Lulismo e bolsonarismo
Dizem os cientistas políticos, o lulismo veio inaugurar a consciência de classe no Brasil. Classe no sentido daqueles que ganham a vida com o próprio trabalho, e que vivem constante risco de desemprego ou de aviltamento dos salários e perda das condições de ter uma vida digna. A grande maioria dos que pertencem a esta classe é de operários. O lulismo surgiu justamente da organização sindical de operários metalúrgicos das grandes fábricas paulistas.
Esta consciência de classe só prosperou graças à possibilidade de organização sindical nas grandes fábricas e a um líder carismático. Os sindicatos viraram partido político, o partido político cresceu, conquistou prefeituras, estados, a presidência da república. A consciência de classe e o lulismo espalharam-se pelo Brasil. O apoio popular, acrescido da parte progressista das classes privilegiadas, cresceu. O Partido dos Trabalhadores tornou-se o maior do país, Lula ensejou o lulismo. No governo, o PT escolheu um rumo ainda a ser bem analisado e compreendido: procurou uma reforma lenta, melhorou aos poucos as condições de vida dos mais pobres, mas sem ameaçar os privilégios dos mais ricos. Diminuiu a miséria, mas não logrou aprofundar o engajamento e a consciência política da classe trabalhadora.
Isto não impediu que o segregacionismo e o medo fizessem os privilegiados atacarem ferozmente o PT e Lula: sequestradores de Abílio Diniz com camisetas do partido enfiadas pela polícia, imputação de toda a corrupção do país ao PT, massacre midiático, sabotagem do governo Dilma e golpe, prisão de Lula, o insano que esfaqueou Bolsonaro também com camisa vermelha enfiada pela polícia, são só algumas das tramoias para destruir o lulismo. Se conseguiram de fato fazê-lo ou não, o tempo dirá. Lula e PT ainda têm muita força.
Sem o prever, as elites engendraram Bolsonaro e o bolsonarismo. A criatura surpreendeu, e assusta, seus criadores. Claro, eles não queriam bem um Bolsonaro, este se mostrou um oportunista sagaz, respaldado pelas mesmas forças já não ocultas que antes viabilizaram o Brexit e Trump: a disseminação de mentiras nas redes sociais.
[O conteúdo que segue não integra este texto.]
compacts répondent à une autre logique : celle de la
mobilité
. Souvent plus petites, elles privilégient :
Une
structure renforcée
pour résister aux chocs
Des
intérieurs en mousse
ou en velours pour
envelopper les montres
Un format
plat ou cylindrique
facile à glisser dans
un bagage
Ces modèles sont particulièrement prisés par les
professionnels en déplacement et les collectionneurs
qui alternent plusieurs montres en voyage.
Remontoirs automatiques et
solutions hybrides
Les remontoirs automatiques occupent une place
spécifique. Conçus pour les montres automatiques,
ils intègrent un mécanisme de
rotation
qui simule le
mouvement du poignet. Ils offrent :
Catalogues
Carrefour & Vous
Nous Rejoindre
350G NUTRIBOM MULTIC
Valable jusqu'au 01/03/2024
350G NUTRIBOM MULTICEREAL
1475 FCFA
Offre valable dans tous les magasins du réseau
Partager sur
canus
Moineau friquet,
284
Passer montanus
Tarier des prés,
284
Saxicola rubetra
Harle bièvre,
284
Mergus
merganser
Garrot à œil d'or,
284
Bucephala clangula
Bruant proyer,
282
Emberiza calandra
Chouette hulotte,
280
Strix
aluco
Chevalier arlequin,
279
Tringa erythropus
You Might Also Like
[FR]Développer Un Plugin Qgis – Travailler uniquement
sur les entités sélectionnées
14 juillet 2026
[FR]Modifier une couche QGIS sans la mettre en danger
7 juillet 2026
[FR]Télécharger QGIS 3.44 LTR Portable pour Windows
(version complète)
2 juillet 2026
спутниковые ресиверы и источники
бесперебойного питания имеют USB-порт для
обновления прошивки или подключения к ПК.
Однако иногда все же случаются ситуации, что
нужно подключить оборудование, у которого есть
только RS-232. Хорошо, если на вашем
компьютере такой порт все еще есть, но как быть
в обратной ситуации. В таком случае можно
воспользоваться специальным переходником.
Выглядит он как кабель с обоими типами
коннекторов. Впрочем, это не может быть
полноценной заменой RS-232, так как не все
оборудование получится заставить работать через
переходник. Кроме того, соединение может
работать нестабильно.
Bolsonaro, embora não fosse o preferido, ao mesmo tempo que distrai a atenção da população com patetadas diárias, vai avançando na pauta que vai destruindo o Estado, loteando o país e aprofundando o fosso entre a multidão de empobrecidos e os privilegiados cada vez mais ricos. Um fantoche, está cumprindo bem o papel que os privilegiados desejavam que um governo pós-lulismo cumprisse.
O fenômeno Bolsonaro trouxe o bolsonarismo. Os apoiadores e votantes do capitão reformado não estão só na direção das federações e grandes corporações, na classe média retrógrada que enche as ruas das grandes cidades com bizarras manifestações, na malta de lambe-botas que cerca o mito em suas aparições públicas, nos comandos militares acostumados às ordens sem questionamento, nos politiqueiros sanguessugas. O bolsonarismo fanático está também na família de agricultores e de operários despossuídos, nos desempregados e subempregados, nos profissionais do sucateado sistema de ensino, nos militares de baixa patente, nos fiéis evangélicos, nas mulheres assediadas, nas segregadas minorias étnicas, de gênero, etc.
Como explicar o bolsonarismo e sua virulenta e indiscriminada disseminação? Decerto em parte é resultado da poderosa campanha de demonização contra o PT e Lula, regiamente financiada pelos ricos que não querem compartilhar seus privilégios. Decerto é pela falta de um entendimento mais firme de consciência de classe e política da população explorada. Decerto é pela ilusão de um outro caminho capaz de trazer prosperidade e justiça social ao país. Mas só isso não explica tudo o que caracteriza o bolsonarismo, que inclui no sua prática a discriminação, a violência, o negacionismo, a boçalidade e a mentira vulgarizadas. Qual o algo mais que justificaria o bolsonarismo?
Há analistas que explicam que a capilaridade do bolsonarismo dentro das várias camadas econômicas e sociais está alicerçada em fatores psicológicos, e não sociais. Os bolsonaristas na verdade identificam-se com a truculência, o despotismo, a ignorância e a chulice do seu mito. São indivíduos assombrados por seus fantasmas pessoais que não conseguem estender sua compreensão para além de si mesmos, para a complicada dimensão dos problemas sociais. A identidade do bolsonarismo não estaria, então, numa classe social, mas num traço de personalidade.
Afinal, parece que voltamos ao velho dilema humano, que Buda, Cristo, Maomé e tantos outros tentaram elucidar: entre o egocentrismo e a solidariedade, só esta última salva.